White is a masterful documentarian, able to balance the need for storytelling and sympathy and, well, balance. Episode 4 zooms out from the school (drone shots over Baltimore bring a visible relief after claustrophobic black-and-white shots of corridors, lockers and clasped hands) to question how the city and diocese of Baltimore could possibly cover up such a scandal, while also politely questioning the reliability of Jane Doe’s repressed memories, which came rushing back so many years afterwards.
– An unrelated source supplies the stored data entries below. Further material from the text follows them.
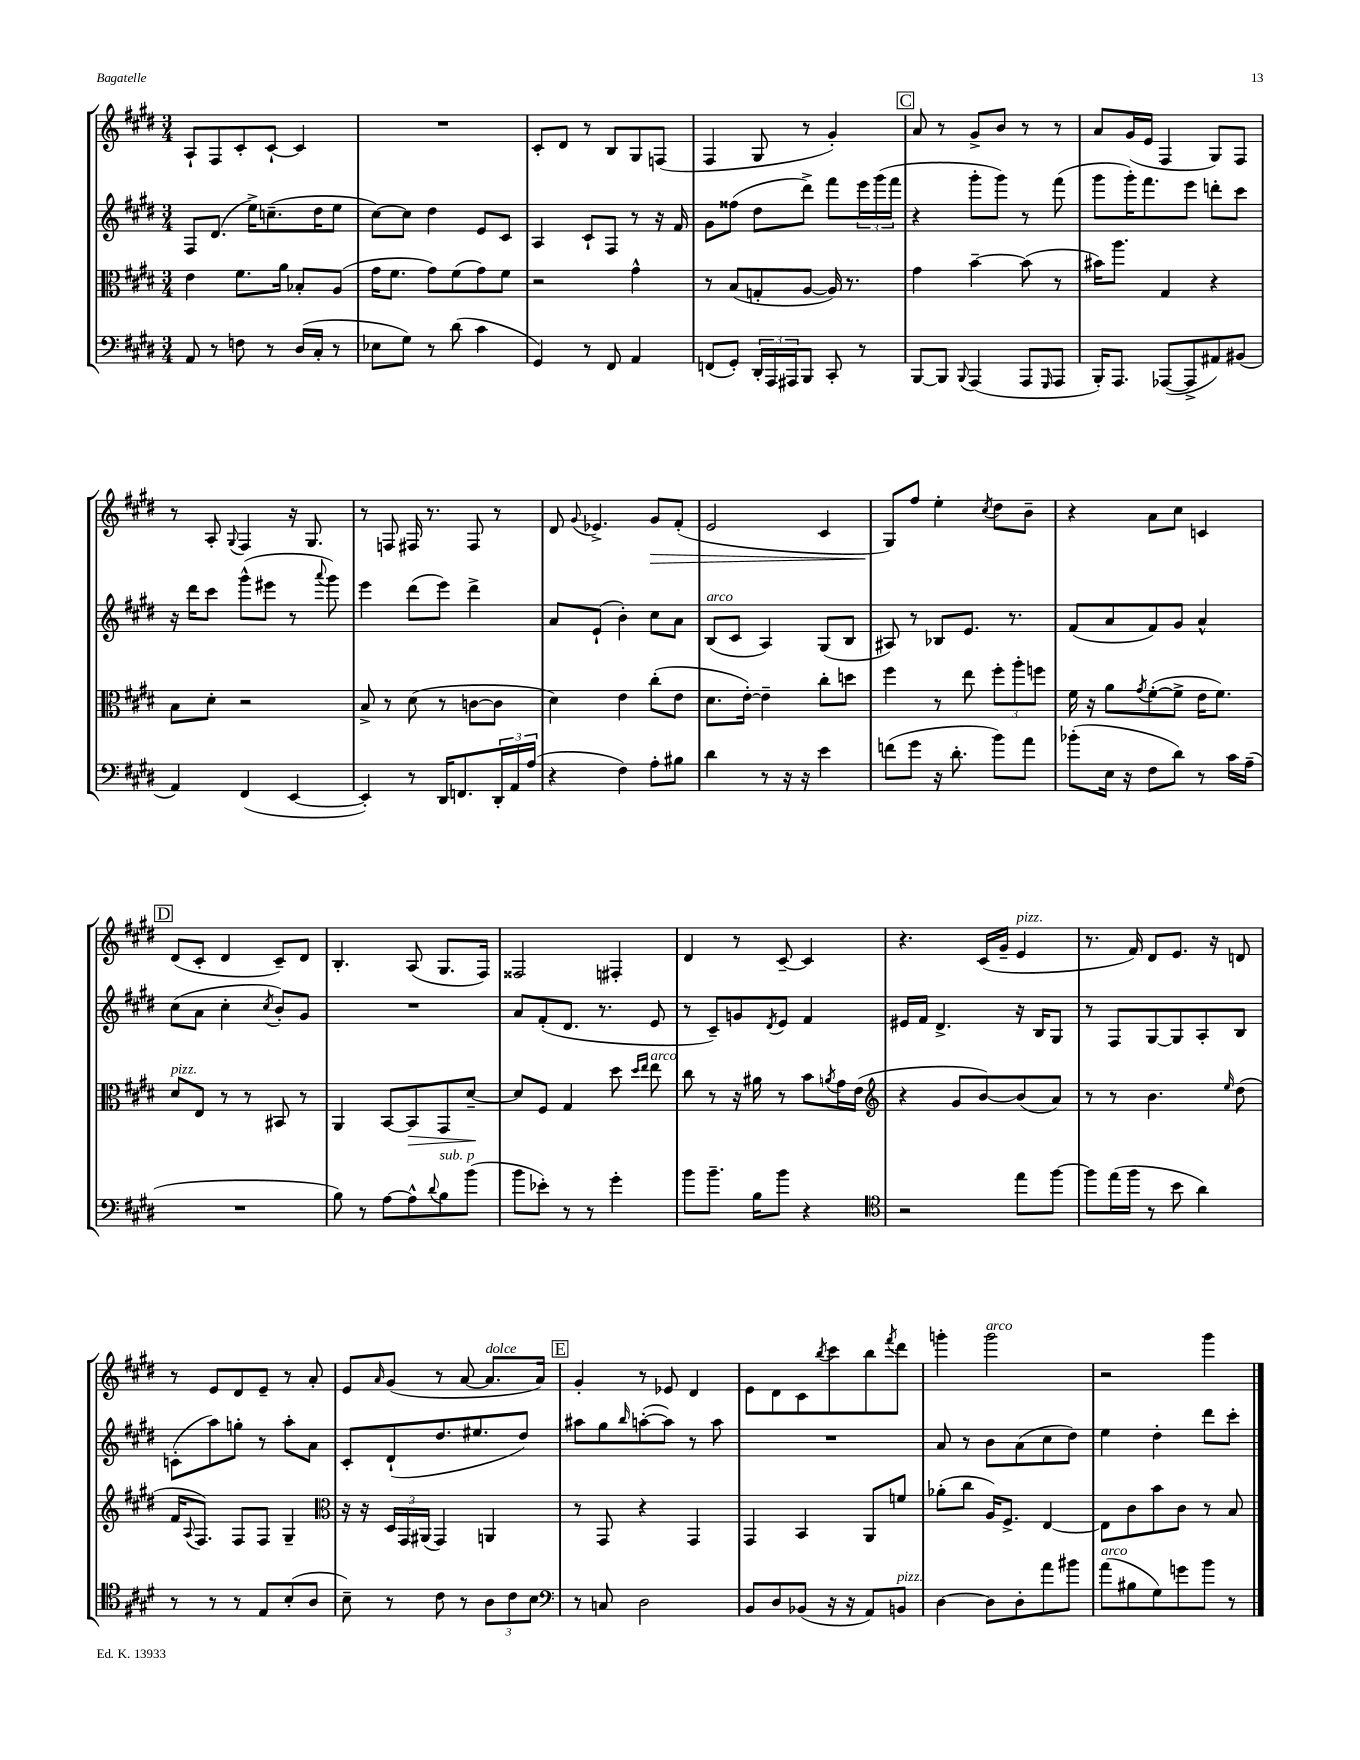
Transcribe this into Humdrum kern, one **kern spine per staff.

**kern	**kern	**kern	**kern
*staff4	*staff3	*staff2	*staff1
*clefF4	*clefC3	*clefG2	*clefG2
*k[f#c#g#d#]	*k[f#c#g#d#]	*k[f#c#g#d#]	*k[f#c#g#d#]
*M3/4	*M3/4	*M3/4	*M3/4
8AA/	4e\	8F#/L	8A`/L
8r	.	(8.d#/J	8F#/
8F\	8.f#\L	.	8c#'/
.	.	16ee^\LK)	.
8r	.	(8.cc~\	[8c#`/J
.	16a\Jk	.	.
(16D#/LL	8B-'/L	.	4c#/]
16C#'/JJ	.	16dd#\K	.
8r	(8A/J	8ee\J	.
=	=	=	=
8E-\L	16g#\LK	[8cc#\L)	2.r
.	8.f#\J	.	.
8G#\J)	.	8cc#\]J	.
8r	8g#\L)	4dd#\	.
(8d#\	(8f#\	.	.
4c#\	8g#\)	8e/L	.
.	8f#\J	8c#/J	.
=	=	=	=
4GG#/)	2r	4A/	8c#'/L
.	.	.	8d#/J
8r	.	8c#`/L	8r
8FF#/	.	8F#/J	8B/L
4AA/	4g#^^\	8r	8G#/
.	.	16r	(8F/J
.	.	16f#/	.
=	=	=	=
(8FF/L	8r	8g#\L	4F#/
8GG#'/J)	(8B/L	(8ff##\J	.
24DD#'/LL	8G'/	8dd#\L	8G#/
24AAA/	.	.	.
24AAA#/J	.	.	.
8BBB/J	[8A/J	8ddd#^\J)	8r
8CC#'/	16A/])	8fff#\L	4g#'/)
.	8.r	.	.
8r	.	24eee\L	.
.	.	(24ggg#\	.
.	.	24fff#\JJ	.
=	=	=	=
[8BBB/L	4g#\	4r	8a/
8BBB/]J	.	.	8r
8qqBBB/	.	.	.
(4AAA/	[4b~\	8ggg#'\L	8g#^/L
.	.	8ggg#\J)	8b/J
8AAA/L	(8b\]	8r	8r
16qqGGG#/	.	.	.
8AAA/J	8r	(8fff#\	8r
=	=	=	=
16BBB'/LK)	16b#\LK)	8ggg#\L	8a/L
8.AAA/J	8.aa\J	.	.
.	.	16ggg#'\K)	(16g#/L
.	.	8.fff#\	16e/JJ
([8AAA-/L	4G#/	.	4F#/
8AAA-^/]	.	8eee\J	.
8AA#/)	4r	8ddd'\L	8G#/L)
(8BB#/J	.	8ccc#\J	8F#/J
=	=	=	=
4AA/)	8B\L	16r	8r
.	.	16ddd#\LK	.
.	8d#'\J	8ccc#\J	8A'/
.	.	.	8qqG#/
(4FF#/	2r	(8ggg#^^\L	4F#/
.	.	8eee#\J	.
[4EE/	.	8r	16r
.	.	.	8.G#/
.	.	8qqaaa/	.
.	.	8ggg#\)	.
=	=	=	=
4EE'/])	8B^/	4eee\	8r
.	8r	.	8F/
8r	(8d#\	(8ddd#\L	16F#/
.	.	.	8.r
16DD#/LK	8r	8eee\J)	.
8.FF/	.	.	.
.	[8c\L	4ddd#^\	8F#/
24DD#'/L	8c\]J	.	8r
24AA/	.	.	.
(24A/JJ	.	.	.
=	=	=	=
4r	4d#\)	8a/L	8d#/
.	.	.	8qqg#/
.	.	(8e`/J	4.e-^/
4F#\)	4e\	4b'\)	.
8A'\L	(8cc#'\L	8cc#\L	8g#/L
8B#\J	8e\J	8a\J	(8f#'/J
=	=	=	=
4d#\	8.d#\L	(8B/L	2e/
.	.	8c#/J	.
.	[16e'\Jk)	.	.
8r	4e~\]	4A/)	.
16r	.	.	.
16r	.	.	.
4e\	8cc#'\L	(8G#/L	4c#/
.	8dd\J	8B/J	.
=	=	=	=
(8f\L	4ff#\	8A#/)	8G#/L)
8g#\J	.	8r	8ff#/J
16r	8r	8B-/L	4ee'\
8.d#'\	.	.	.
.	8ee\	8.e/J	.
.	.	.	8qcc#/
8b\L)	12ff#'\L	.	8dd#\L
.	.	8.r	.
.	12aa'\	.	.
8a\J	.	.	8b~\J
.	12ff\J	.	.
=	=	=	=
(8b-'\L	16f#\	(8f#/L	4r
.	16r	.	.
16E\Jk	8a\L	8a/	.
16r	.	.	.
.	8qg#/	.	.
8F#\L	([8f#'\	8f#/)	8a\L
8d#\J)	8f#^\]J	8g#/J	8cc#\J
8r	16e\LK	4a^^/	4c/
.	8.f#\J)	.	.
16c#\LL	.	.	.
(16A~\JJ	.	.	.
=	=	=	=
2.r	8d#/L	(8cc#\L	(8d#/L
.	8E/J	8a\J	8c#'/J
.	8r	4cc#'\	4d#/
.	8r	.	.
.	.	8qcc#/	.
.	8BB#/	8b'/L)	8c#~/L)
.	8r	8g#/J	8d#/J
=	=	=	=
8B\)	4AA/	2.r	4.B'/
8r	.	.	.
[8A\L	[8BB/L	.	.
8A^^\]	8BB/]	.	(8A/
8qqd#/	.	.	.
8B\	8GG#/	.	8.G#/L
(8b\J	[8d#~/J	.	.
.	.	.	16F#/Jk)
=	=	=	=
8b\L	8d#/]L	8a/L	2F##/
8e-'\J)	8F#/J	(8f#'/	.
8r	4G#/	8.d#/J	.
8r	.	.	.
.	.	8.r	.
4g#'\	8dd#\	.	4F#'/
.	16qqdd#/LL	.	.
.	16qqee/JJ	.	.
.	8ee\	8e/	.
=	=	=	=
8b\L	8cc#\	8r	4d#/
8.b~\J	8r	8c#~/L)	.
.	16r	8g/	8r
16B\LK	16a#\	.	.
.	.	8qd#/	.
8b\J	8r	8e/J	[8c#~/
4r	8b\L	4f#/	4c#/]
.	8qa/	.	.
.	16g#\L	.	.
.	(16e\JJ	.	.
=	=	=	=
*clefC4	*clefG2	*	*
2r	4r	16e#/LL	4.r
.	.	16f#/JJ	.
.	.	4.d#^/	.
.	8g#/L	.	.
.	[8b/)	.	(16c#/LL
.	.	.	16g#~/JJ
8ee\L	(8b/]	16r	4e/
.	.	16B/LK	.
[8ff#\J	8a/J)	8G#/J	.
=	=	=	=
8ff#\]L	8r	8r	8.r
(16ee\L	8r	8F#/L	.
16ff#\JJ	.	.	16f#/)
8r	4.b\	[8G#/	8d#/L
8b\	.	8G#/]	8.e/J
4a\)	.	8A'/	.
.	.	.	16r
.	16qqee/	.	.
.	(8dd#\	8B/J	8d/
=	=	=	=
8r	16f#/LK	(8c'\L	8r
.	8qqA/	.	.
.	8.F#/J)	.	.
8r	.	8aa\)	8e/L
8r	8F#/L	8gg'\J	8d#/
8E/L	8F#/J	8r	8e~/J
(8B'/	4G#~/	8aa'\L	8r
8A/J	.	8a\J	8a'/
=	=	=	=
*	*clefC3	*	*
8B~\)	16r	8c#'/L	8e/L
.	16r	.	.
.	.	.	16qqa/
8r	24D#/LL	(8d#`/	(8g#/J
.	24GG#/	.	.
.	(24AA#/JJ	.	.
8c#\	4GG#/)	8.dd#/	8r
8r	.	.	[8a/
.	.	8.ee#/	.
12A\L	4AA/	.	8.a/]L
12c#\	.	.	.
.	.	8dd#/J)	.
12B\J	.	.	.
.	.	.	16a/Jk)
=	=	=	=
*clefF4	*	*	*
8r	8r	8aa#\L	4g#'/
8C/	8GG#/	8gg#\	.
.	.	16qqbb/	.
2D#\	4r	([8aa'\	8r
.	.	8aa\]J)	8e-/
.	4GG#/	8r	4d#/
.	.	8aa\	.
=	=	=	=
8BB/L	4GG#/	2.r	8e\L
8D#/	.	.	8d#\
(8BB-/J	4BB/	.	8c#\
.	.	.	8qbb/
16r	.	.	8ccc#\
16r	.	.	.
8AA/L)	8AA/L	.	8bb\
.	.	.	8qfff#/
8BB/J	8f/J	.	8ddd#\J
=	=	=	=
[4D#\	(8a-'\L	8a/	4ggg'\
.	8cc#\J	8r	.
8D#\]L	16A/LK)	8b\L	2ggg\
.	8.F#^/J	.	.
8D#'\	.	(8a\	.
8a\	[4E/	8cc#\	.
8b#\J	.	8dd#\J)	.
=	=	=	=
(8a\L	8E\]L	4ee\	2r
8B#\	8c#\	.	.
8G#\)	8b\	4dd#'\	.
8g\	8c#\J	.	.
8b\J	8r	8ddd#\L	4ggg#\
8r	8B/	8ccc#'\J	.
==	==	==	==
*-	*-	*-	*-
The fuzzy monochrome footage and intensity of the close-ups serve the dual purpose of adding drama and tension, while also underlying the caution the filmmakers had to take in presenting Doe’s accounts.
Nonetheless, as records from Hopkins Hospital, an institute for “depressed priests”, and other testimonies mount up, there seems little doubt about what happened – and that escalating realisation makes for a powerful companion piece to the Oscar-winning Spotlight, an expose that will fill any viewer with righteous fury. With events taking place so long ago, there’s perhaps a lack of immediate villains to direct that anger towards, but White keeps our attention firmly on the girls at the school, on Cesnick’s plausibly connected fate and the people attempting to join the dots between the two. Hoskins and Schaub’s enthusiasm winds up taking on a whole new quality, as they become not just amateur sleuths but crusaders fighting for a voice to be given to victims who have been unheard and neglected for years. By taking an active role in the narrative themselves, there’s an uplifting portrayal of Cesnick’s former pupils not as victims but as people who have grown up to actively take control of their own story.
White sets up cliffhangers at the end of every episode without fail, but escapes the feeling that he’s exploiting their story for the sake of entertainment, partly thanks to the series’ meticulously slick production values – set aside seven hours: you’re going to need them – and partly thanks to its gentle, respectful handling of each new witness. The result is a true crime documentary that doesn’t just have one victim, but several, which captures a shocking big picture without losing sight of the personal, human impact at its heart. As for The Keepers themselves? They could easily be the secret conspirators holding the keys to a truth long since locked away, but they could also be those honouring Cesnick’s memory, keeping the proverbial flame of justice burning. This is scorching, arresting viewing, as moving as it is gripping and as cathartic as it is compelling. Will the puzzle ever be solved? At the halfway point, as more shady figures come into the spotlight, Cesnick’s unsolved murder looks set to remain that way, but you’ll be glad that someone is trying to put it together in the first place.
The Keepers is available on Netflix UK, as part of an £9.99 monthly subscription.